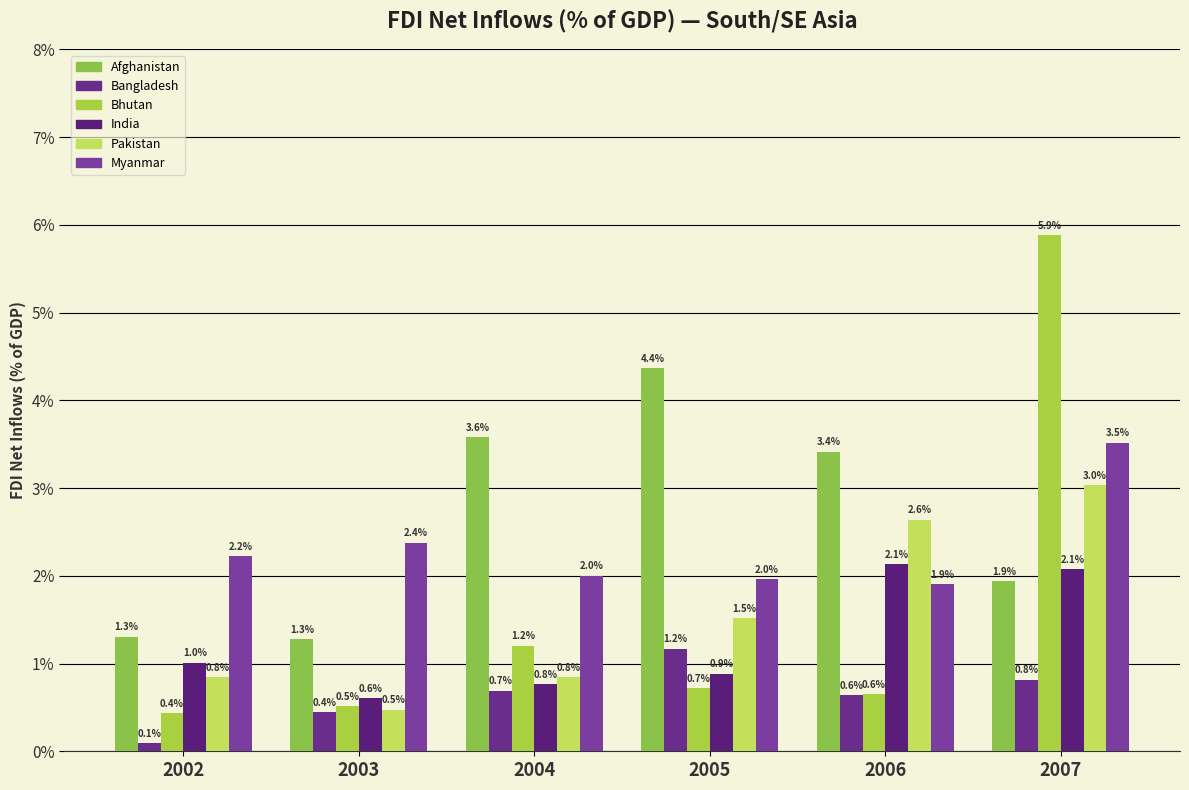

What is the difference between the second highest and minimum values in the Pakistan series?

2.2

...

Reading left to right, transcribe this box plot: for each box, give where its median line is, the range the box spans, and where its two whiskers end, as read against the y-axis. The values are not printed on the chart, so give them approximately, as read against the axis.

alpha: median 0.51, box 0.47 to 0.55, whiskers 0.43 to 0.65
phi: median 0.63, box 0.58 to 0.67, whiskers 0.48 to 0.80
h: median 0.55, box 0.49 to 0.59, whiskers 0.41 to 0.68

---

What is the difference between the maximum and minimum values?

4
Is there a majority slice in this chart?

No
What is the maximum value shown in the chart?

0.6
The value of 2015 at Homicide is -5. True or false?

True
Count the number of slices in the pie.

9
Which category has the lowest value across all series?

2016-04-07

:: What the exercise asks ::
Copy out the entries verbatim from the line containing "alpha: median 0.51, box" up to and including the line containing "h: median 0.55, box".

:: Exercise answer ::
alpha: median 0.51, box 0.47 to 0.55, whiskers 0.43 to 0.65
phi: median 0.63, box 0.58 to 0.67, whiskers 0.48 to 0.80
h: median 0.55, box 0.49 to 0.59, whiskers 0.41 to 0.68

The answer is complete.